▸ DESCRIPTION OF THE TASK
Scan the entries below for "have" and copy each line that holds it.

(Beginning of DATA)

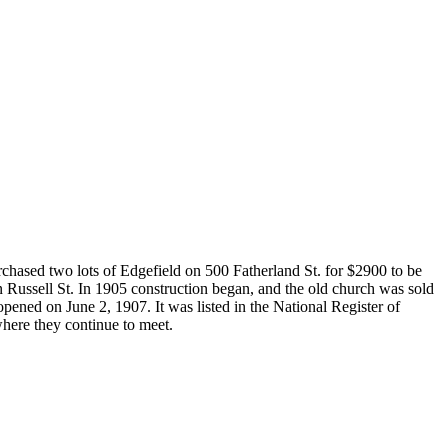
rchased two lots of Edgefield on 500 Fatherland St. for $2900 to be
 Russell St. In 1905 construction began, and the old church was sold
pened on June 2, 1907. It was listed in the National Register of
where they continue to meet.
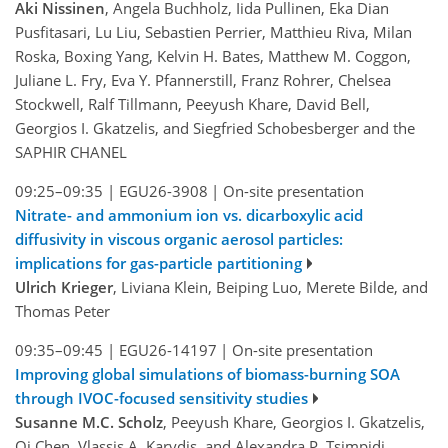
Aki Nissinen
, Angela Buchholz, Iida Pullinen, Eka Dian
Pusfitasari, Lu Liu, Sebastien Perrier, Matthieu Riva, Milan
Roska, Boxing Yang, Kelvin H. Bates, Matthew M. Coggon,
Juliane L. Fry, Eva Y. Pfannerstill, Franz Rohrer, Chelsea
Stockwell, Ralf Tillmann, Peeyush Khare, David Bell,
Georgios I. Gkatzelis, and Siegfried Schobesberger and the
SAPHIR CHANEL
09:25–09:35
|
EGU26-3908
|
On-site presentation
Nitrate- and ammonium ion vs. dicarboxylic acid
diffusivity in viscous organic aerosol particles:
implications for gas-particle partitioning
Ulrich Krieger
, Liviana Klein, Beiping Luo, Merete Bilde, and
Thomas Peter
09:35–09:45
|
EGU26-14197
|
On-site presentation
Improving global simulations of biomass-burning SOA
through IVOC-focused sensitivity studies
Susanne M.C. Scholz
, Peeyush Khare, Georgios I. Gkatzelis,
Qi Chen, Vlassis A. Karydis, and Alexandra P. Tsimpidi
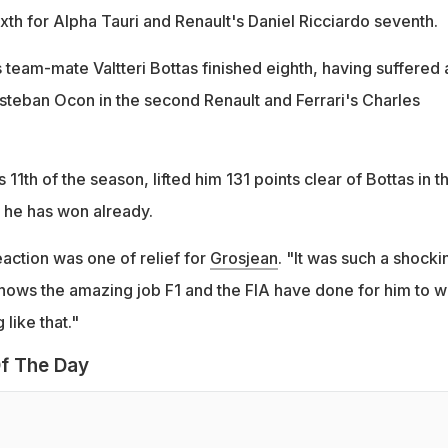
ixth for Alpha Tauri and Renault's Daniel Ricciardo seventh.
team-mate Valtteri Bottas finished eighth, having suffered 
steban Ocon in the second Renault and Ferrari's Charles
s 11th of the season, lifted him 131 points clear of Bottas in t
 he has won already.
reaction was one of relief for
Grosjean
. "It was such a shocki
shows the amazing job F1 and the FIA have done for him to w
like that."
f The Day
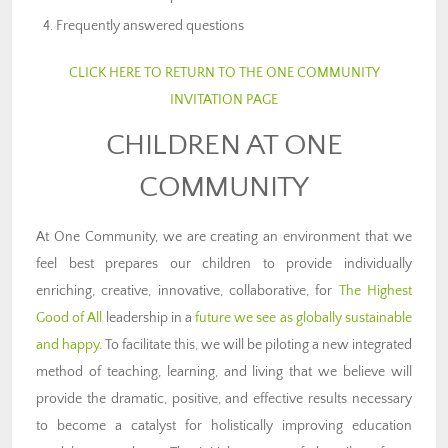
Frequently answered questions
CLICK HERE TO RETURN TO THE ONE COMMUNITY
INVITATION PAGE
CHILDREN AT ONE
COMMUNITY
At One Community, we are creating an environment that we
feel best prepares our children to provide individually
enriching, creative, innovative, collaborative, for
The Highest
Good of All
leadership in a
future we see as globally sustainable
and happy
. To facilitate this, we will be piloting a new integrated
method of teaching, learning, and living that we believe will
provide the dramatic, positive, and effective results necessary
to become a catalyst for holistically improving education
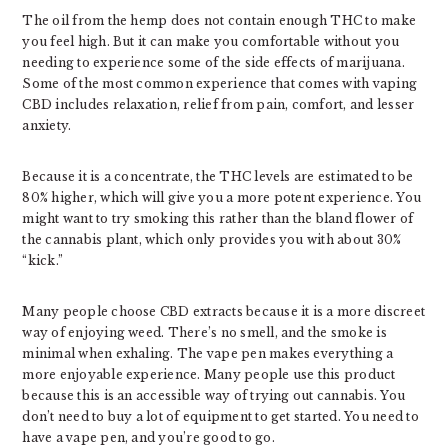
The oil from the hemp does not contain enough THC to make
you feel high. But it can make you comfortable without you
needing to experience some of the side effects of marijuana.
Some of the most common experience that comes with vaping
CBD includes relaxation, relief from pain, comfort, and lesser
anxiety.
Because it is a concentrate, the THC levels are estimated to be
80% higher, which will give you a more potent experience. You
might want to try smoking this rather than the bland flower of
the cannabis plant, which only provides you with about 30%
“kick.”
Many people choose CBD extracts because it is a more discreet
way of enjoying weed. There’s no smell, and the smoke is
minimal when exhaling. The vape pen makes everything a
more enjoyable experience. Many people use this product
because this is an accessible way of trying out cannabis. You
don’t need to buy a lot of equipment to get started. You need to
have a vape pen, and you’re good to go.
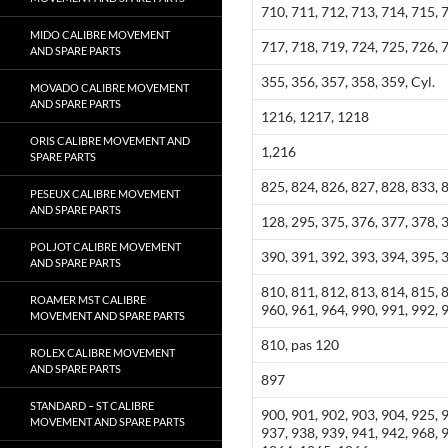
710, 711, 712, 713, 714, 715, 
MIDO CALIBRE MOVEMENT
717, 718, 719, 724, 725, 726, 
AND SPARE PARTS
355, 356, 357, 358, 359, Cyl.
MOVADO CALIBRE MOVEMENT
AND SPARE PARTS
1216, 1217, 1218
ORIS CALIBRE MOVEMENT AND
1,216
SPARE PARTS
825, 824, 826, 827, 828, 833, 
PESEUX CALIBRE MOVEMENT
AND SPARE PARTS
128, 295, 375, 376, 377, 378, 
POLJOT CALIBRE MOVEMENT
390, 391, 392, 393, 394, 395, 
AND SPARE PARTS
810, 811, 812, 813, 814, 815, 
ROAMER MST CALIBRE
960, 961, 964, 990, 991, 992, 
MOVEMENT AND SPARE PARTS
810, pas 120
ROLEX CALIBRE MOVEMENT
AND SPARE PARTS
897
STANDARD – ST CALIBRE
900, 901, 902, 903, 904, 925, 
MOVEMENT AND SPARE PARTS
937, 938, 939, 941, 942, 968,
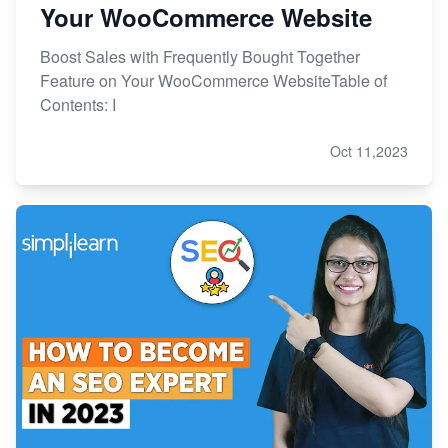
Your WooCommerce Website
Boost Sales with Frequently Bought Together
Feature on Your WooCommerce WebsiteTable of
Contents: I
Oct 11,2023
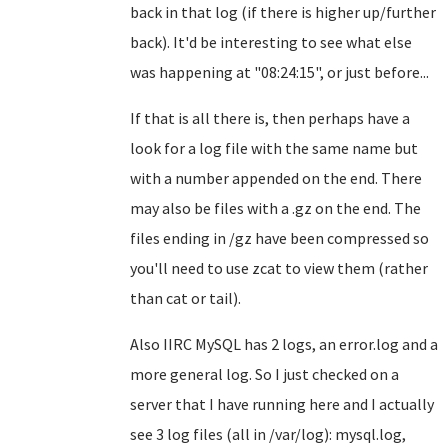
back in that log (if there is higher up/further
back). It'd be interesting to see what else
was happening at "08:24:15", or just before...
If that is all there is, then perhaps have a
look for a log file with the same name but
with a number appended on the end. There
may also be files with a .gz on the end. The
files ending in /gz have been compressed so
you'll need to use zcat to view them (rather
than cat or tail).
Also IIRC MySQL has 2 logs, an error.log and a
more general log. So I just checked on a
server that I have running here and I actually
see 3 log files (all in /var/log): mysql.log,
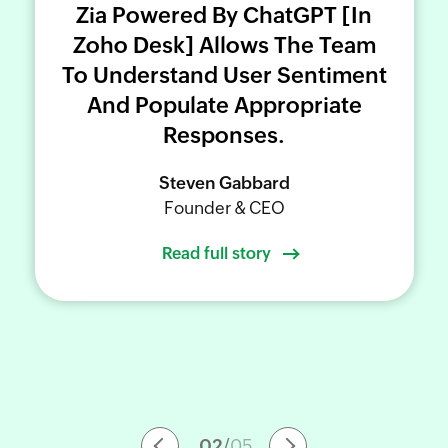
Zia Powered By ChatGPT [in
Zoho Desk
We're happy to work with you to
Zoho Desk
Zoho Desk
] Allows The Team
share your success story.
To Understand User Sentiment
And Populate Appropriate
Zoho Desk
Zoho Desk
SUBMIT YOUR STORY
Responses.
Swaroop Naik,
Steven Gabbard
Shoaib Qureshi,
Vinod Gowda
Senior Manager, Software Development
Founder & CEO
Customer Service Head
Automation Lead and Analyst
Read full story
02
/
05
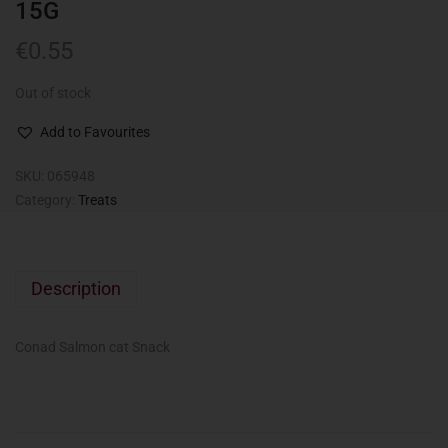
15G
€
0.55
Out of stock
Add to Favourites
SKU:
065948
Category:
Treats
Description
Conad Salmon cat Snack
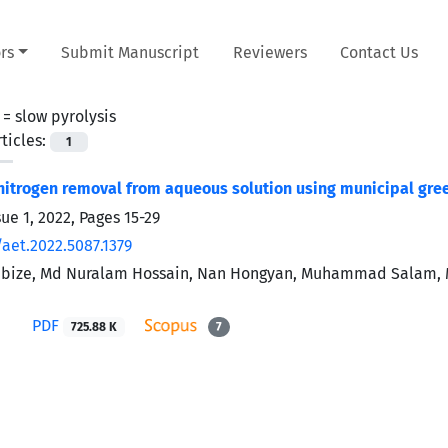
rs
Submit Manuscript
Reviewers
Contact Us
 =
slow pyrolysis
ticles:
1
trogen removal from aqueous solution using municipal gre
sue 1, 2022, Pages
15-29
aet.2022.5087.1379
ibize, Md Nuralam Hossain, Nan Hongyan, Muhammad Salam, Md
PDF
725.88 K
7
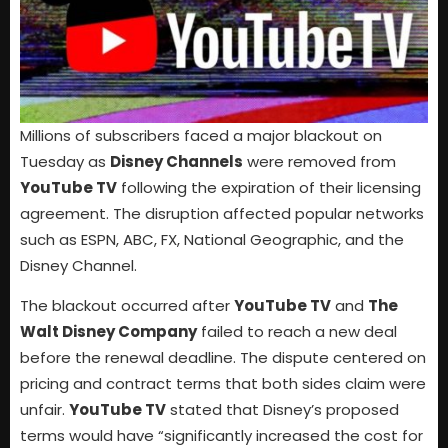
Millions of subscribers faced a major blackout on
Tuesday as
Disney Channels
were removed from
YouTube TV
following the expiration of their licensing
agreement. The disruption affected popular networks
such as ESPN, ABC, FX, National Geographic, and the
Disney Channel.
The blackout occurred after
YouTube TV
and
The
Walt Disney Company
failed to reach a new deal
before the renewal deadline. The dispute centered on
pricing and contract terms that both sides claim were
unfair.
YouTube TV
stated that Disney’s proposed
terms would have “significantly increased the cost for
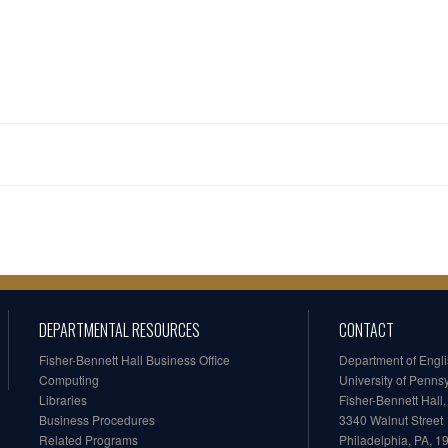
DEPARTMENTAL RESOURCES
CONTACT
Fisher-Bennett Hall Business Office
Department of Engl
Computing
University of Penns
Libraries
Fisher-Bennett Hall
Business Procedures
3340 Walnut Street
Related Programs
Philadelphia, PA, 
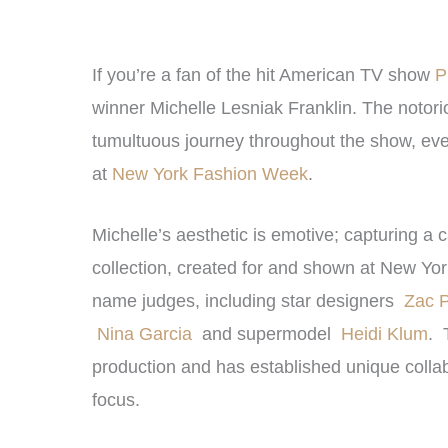
If you’re a fan of the hit American TV show
P
winner Michelle Lesniak Franklin. The notori
tumultuous journey throughout the show, eventu
at
New York Fashion Week
.
Michelle’s aesthetic is emotive; capturing a 
collection, created for and shown at New Yo
name judges, including star designers
Zac 
Nina Garcia
and supermodel
Heidi Klum
. 
production and has established unique collab
focus.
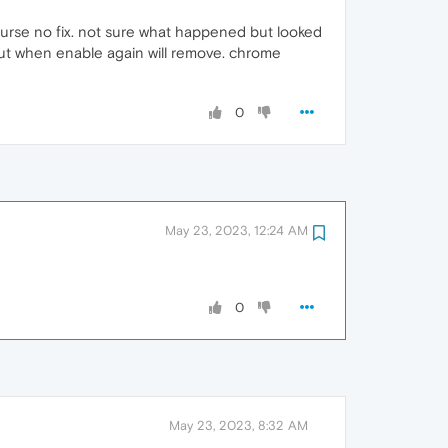
 course no fix. not sure what happened but looked
 but when enable again will remove. chrome
0
May 23, 2023, 12:24 AM
0
May 23, 2023, 8:32 AM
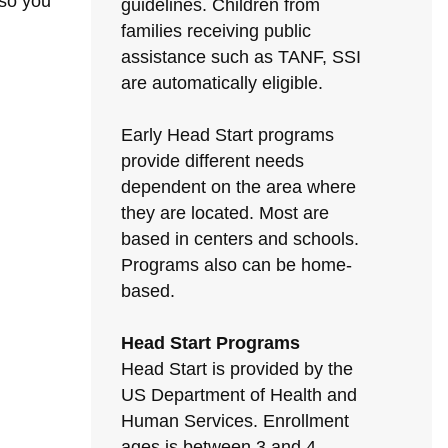
 so you
guidelines. Children from
families receiving public
assistance such as TANF, SSI
are automatically eligible.
Early Head Start programs
provide different needs
dependent on the area where
they are located. Most are
based in centers and schools.
Programs also can be home-
based.
Head Start Programs
Head Start is provided by the
US Department of Health and
Human Services. Enrollment
ages is between 3 and 4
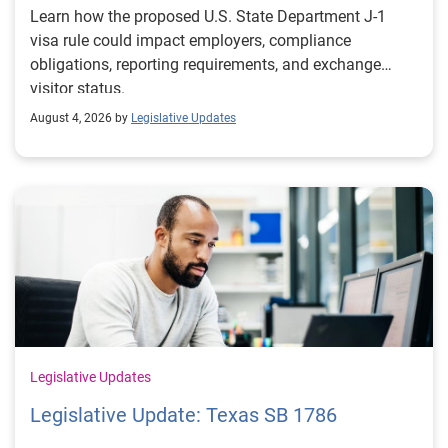
Learn how the proposed U.S. State Department J-1
visa rule could impact employers, compliance
obligations, reporting requirements, and exchange
visitor status.
August 4, 2026 by
Legislative Updates
Legislative Updates
Legislative Update: Texas SB 1786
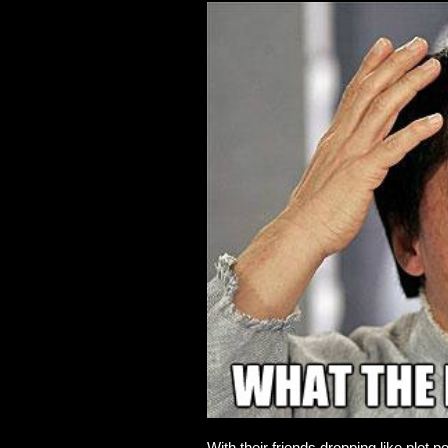
With their friends dropping like plot 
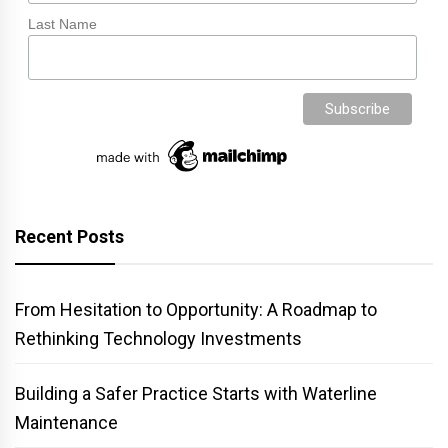
Last Name
Recent Posts
From Hesitation to Opportunity: A Roadmap to
Rethinking Technology Investments
Building a Safer Practice Starts with Waterline
Maintenance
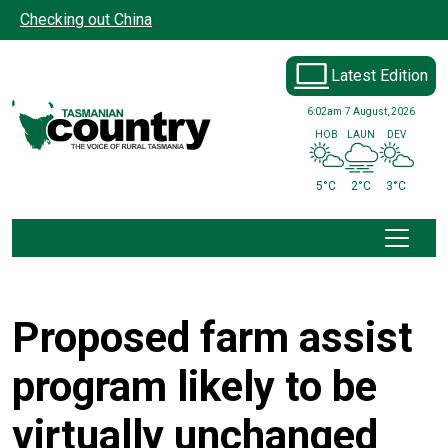
Skip to main content
Checking out China
Latest Edition
6:02am
7 August, 2026
HOB
LAUN
DEV
5°C
2°C
3°C
Proposed farm assist
program likely to be
virtually unchanged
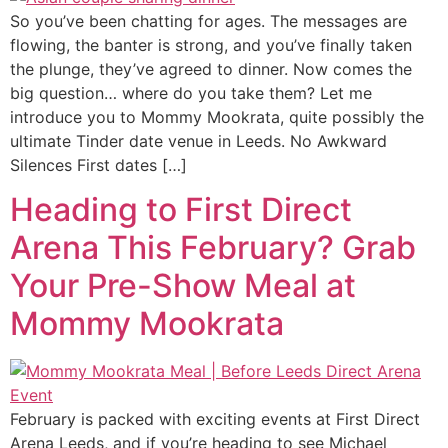
So you’ve been chatting for ages. The messages are
flowing, the banter is strong, and you’ve finally taken
the plunge, they’ve agreed to dinner. Now comes the
big question… where do you take them? Let me
introduce you to Mommy Mookrata, quite possibly the
ultimate Tinder date venue in Leeds. No Awkward
Silences First dates […]
Heading to First Direct
Arena This February? Grab
Your Pre-Show Meal at
Mommy Mookrata
February is packed with exciting events at First Direct
Arena Leeds, and if you’re heading to see Michael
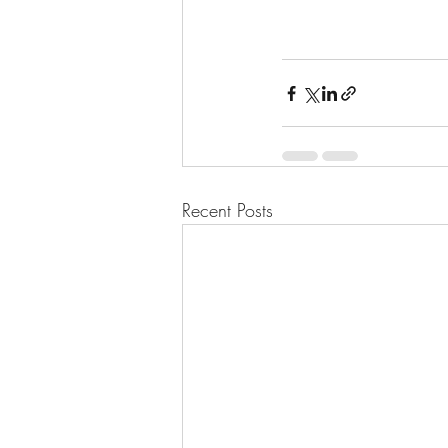
Recent Posts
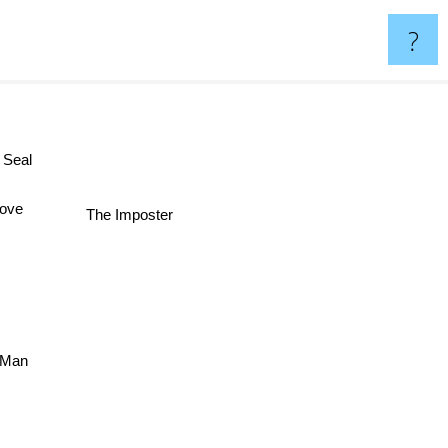
?
th Seal
The Imposter
Cove
y Man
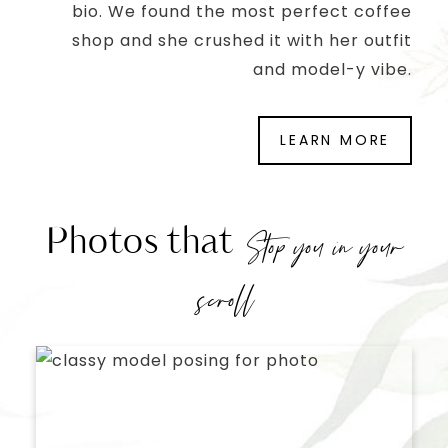
bio. We found the most perfect coffee
shop and she crushed it with her outfit
and model-y vibe.
LEARN MORE
Photos that
Stop you in your
scroll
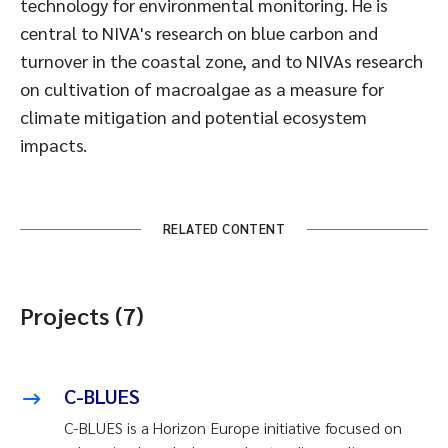
technology for environmental monitoring. He is
central to NIVA's research on blue carbon and
turnover in the coastal zone, and to NIVAs research
on cultivation of macroalgae as a measure for
climate mitigation and potential ecosystem
impacts.
RELATED CONTENT
Projects (7)
C-BLUES
C-BLUES is a Horizon Europe initiative focused on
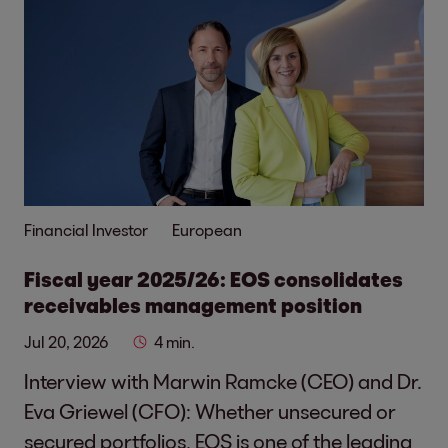
Financial Investor
European
Fiscal year 2025/26: EOS consolidates
receivables management position
Jul 20, 2026
4 min.
Interview with Marwin Ramcke (CEO) and Dr.
Eva Griewel (CFO): Whether unsecured or
secured portfolios, EOS is one of the leading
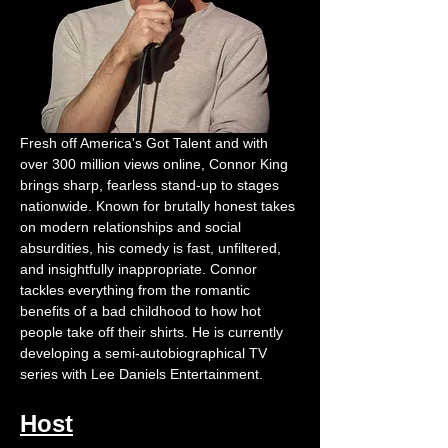
Fresh off America's Got Talent and with 
over 300 million views online, Connor King 
brings sharp, fearless stand-up to stages 
nationwide. Known for brutally honest takes 
on modern relationships and social 
absurdities, his comedy is fast, unfiltered, 
and insightfully inappropriate. Connor 
tackles everything from the romantic 
benefits of a bad childhood to how hot 
people take off their shirts. He is currently 
developing a semi-autobiographical TV 
series with Lee Daniels Entertainment.
Host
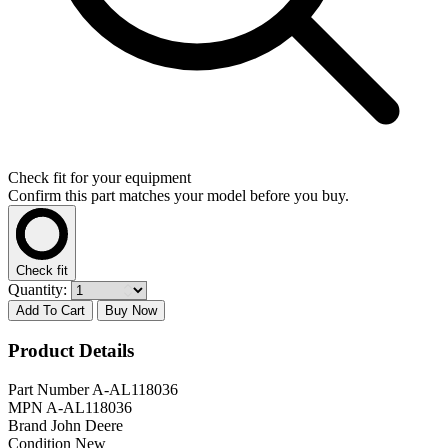
Check fit for your equipment
Confirm this part matches your model before you buy.
Check fit
Quantity:
Add To Cart
Buy Now
Product Details
Part Number
A-AL118036
MPN
A-AL118036
Brand
John Deere
Condition
New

(End of DATA)

▸ RESPONSE BOX
shows the amazing job F1 and the FIA have done for him to w
have a vape pen, and you’re good to go.
If that is all there is, then perhaps have a
files ending in /gz have been compressed so
server that I have running here and I actually
terms would have “significantly increased the cost for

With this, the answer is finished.